[TEXTO FORNECIDO]
────────

Com a sofisticação crescente dos golpes digitais e o uso cada vez mais frequente da inteligência artificial para fins maliciosos, práticas simples continuam sendo a principal linha de defesa para usuários e empresas. Para marcar o Dia da Internet Segura, celebrado em fevereiro, Bruno Telles, CCO da BugHunt, chama atenção para os riscos mais comuns no ambiente digital e compartilha orientações práticas para reduzir a exposição a fraudes e vazamentos de dados.
“Hoje, a maioria dos ataques não se origina em falhas técnicas, mas em vulnerabilidades humanas. Agentes mal-intencionados exploram senso de urgência, confiança e distração para induzir erros. Por isso, ajustes simples de comportamento têm impacto direto na redução de riscos”, afirma o executivo.

────────

[TRECHOS DOS DADOS]
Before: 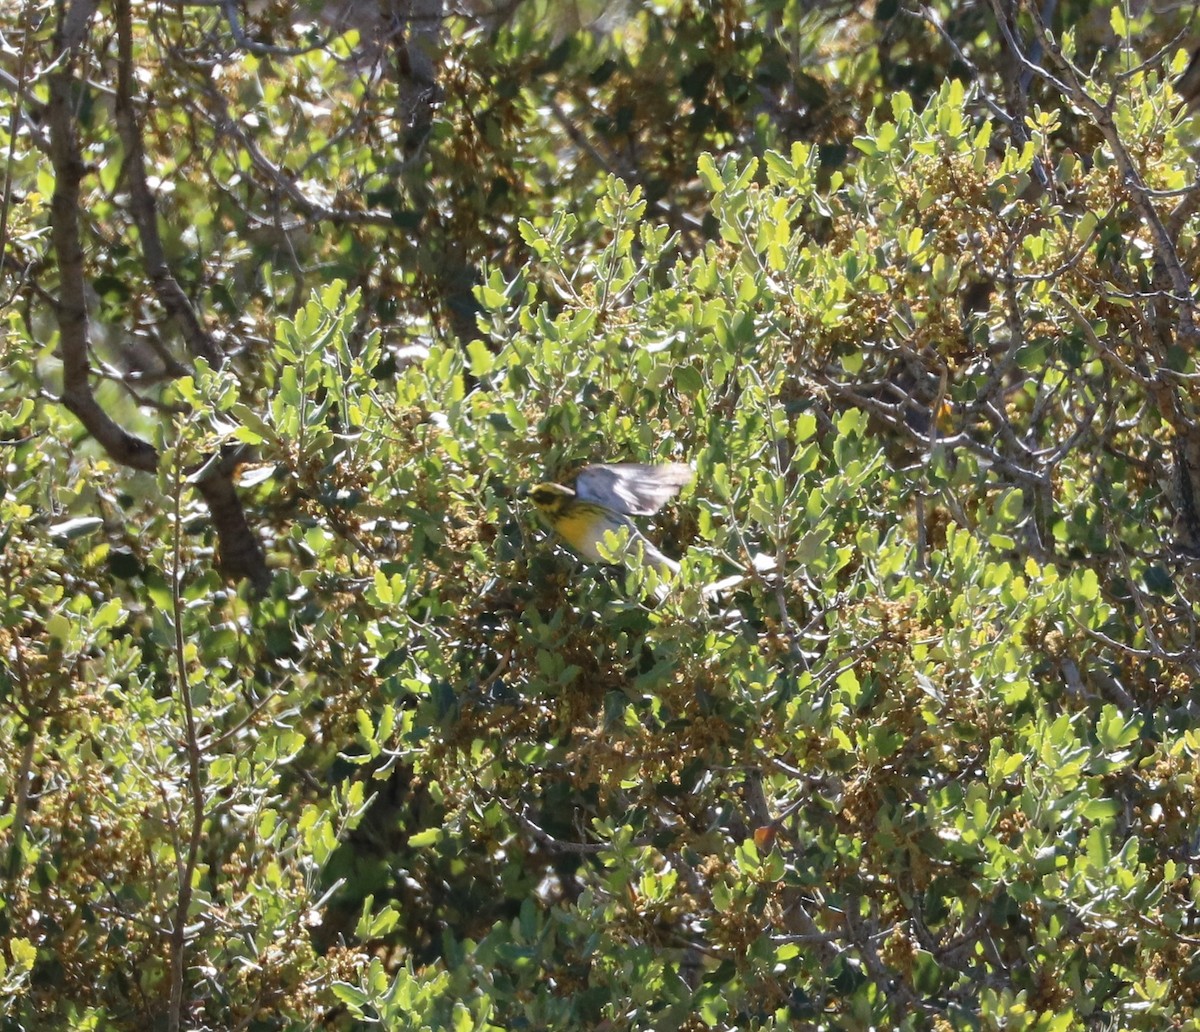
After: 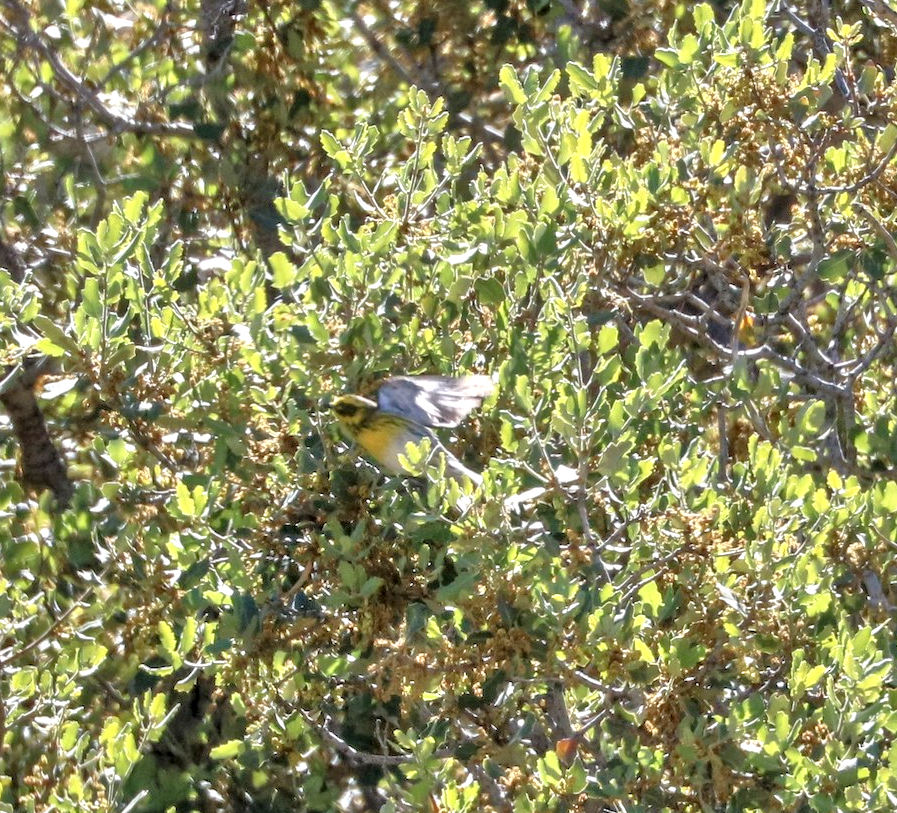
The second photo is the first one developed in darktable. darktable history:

────────

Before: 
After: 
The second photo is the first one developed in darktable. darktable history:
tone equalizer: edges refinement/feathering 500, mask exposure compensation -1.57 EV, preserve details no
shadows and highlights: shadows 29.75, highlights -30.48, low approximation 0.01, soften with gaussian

────────

[O QUE FAZER] Por favor, reproduza do texto sobre segurança digital o trecho que vai de "Com a sofisticação" a "afirma o executivo.".

[RESULTADO DA TAREFA]
Com a sofisticação crescente dos golpes digitais e o uso cada vez mais frequente da inteligência artificial para fins maliciosos, práticas simples continuam sendo a principal linha de defesa para usuários e empresas. Para marcar o Dia da Internet Segura, celebrado em fevereiro, Bruno Telles, CCO da BugHunt, chama atenção para os riscos mais comuns no ambiente digital e compartilha orientações práticas para reduzir a exposição a fraudes e vazamentos de dados.
“Hoje, a maioria dos ataques não se origina em falhas técnicas, mas em vulnerabilidades humanas. Agentes mal-intencionados exploram senso de urgência, confiança e distração para induzir erros. Por isso, ajustes simples de comportamento têm impacto direto na redução de riscos”, afirma o executivo.